• DIRECTIVE: Reproduced exactly, the lines from the start of the material through the line containing "assign f5 = d1;" should be the whole answer, with pictures excluded.

• RECORDS PROVIDED:
______________________________
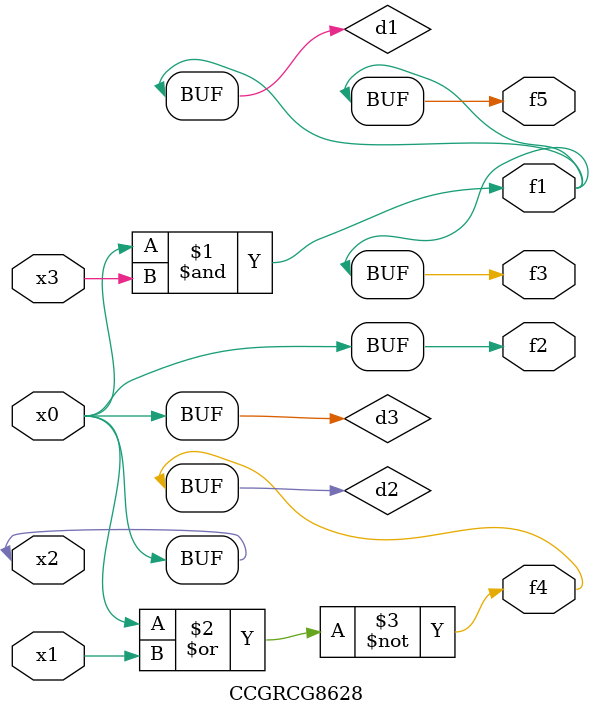
<source format=v>
module CCGRCG8628(
	input x0, x1, x2, x3,
	output f1, f2, f3, f4, f5
);

	wire d1, d2, d3;

	and (d1, x2, x3);
	nor (d2, x0, x1);
	buf (d3, x0, x2);
	assign f1 = d1;
	assign f2 = d3;
	assign f3 = d1;
	assign f4 = d2;
	assign f5 = d1;
endmodule

</source>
______________________________
• ANSWER SPACE:
<source format=v>
module CCGRCG8628(
	input x0, x1, x2, x3,
	output f1, f2, f3, f4, f5
);

	wire d1, d2, d3;

	and (d1, x2, x3);
	nor (d2, x0, x1);
	buf (d3, x0, x2);
	assign f1 = d1;
	assign f2 = d3;
	assign f3 = d1;
	assign f4 = d2;
	assign f5 = d1;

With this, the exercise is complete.